**DATA LISTING:**
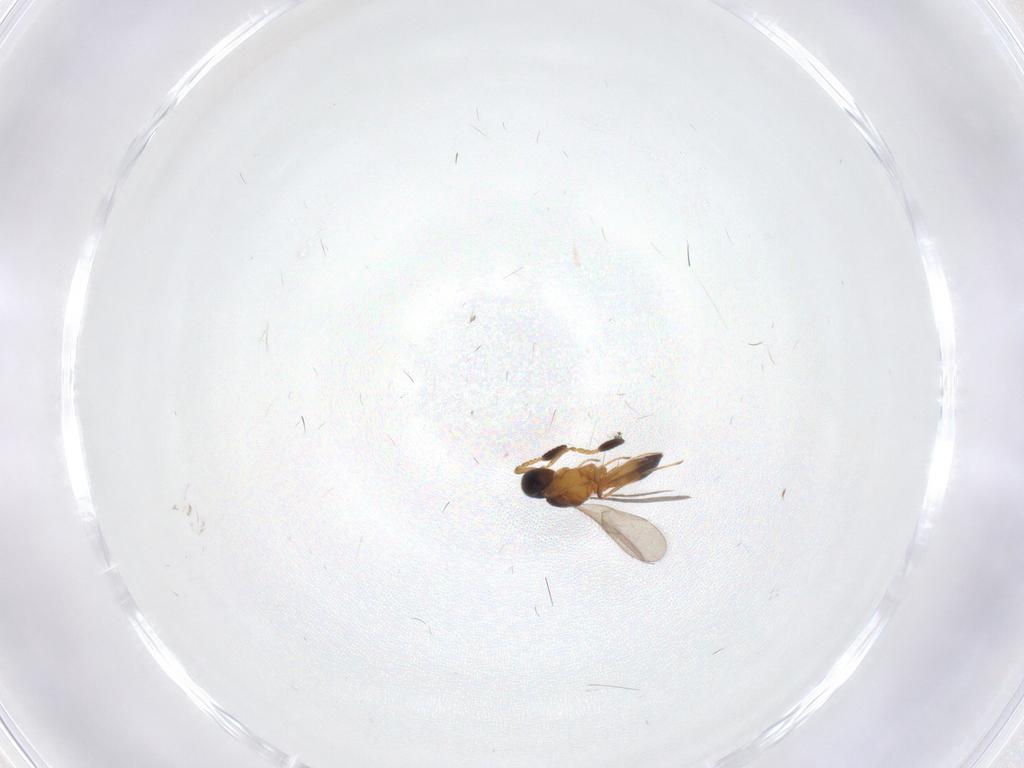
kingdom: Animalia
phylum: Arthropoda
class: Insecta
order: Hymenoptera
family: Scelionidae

---

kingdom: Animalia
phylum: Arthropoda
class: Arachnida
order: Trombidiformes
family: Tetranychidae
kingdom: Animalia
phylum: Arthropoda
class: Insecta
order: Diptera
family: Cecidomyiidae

**INSTRUCTIONS FOR THE TASK:**
Rewrite everything from the line containing "order: Trombidiformes" down to the line containing "family: Cecidomyiidae", with "phylum" changed to "division" and nothing else altered.

**WORKED ANSWER:**
order: Trombidiformes
family: Tetranychidae
kingdom: Animalia
division: Arthropoda
class: Insecta
order: Diptera
family: Cecidomyiidae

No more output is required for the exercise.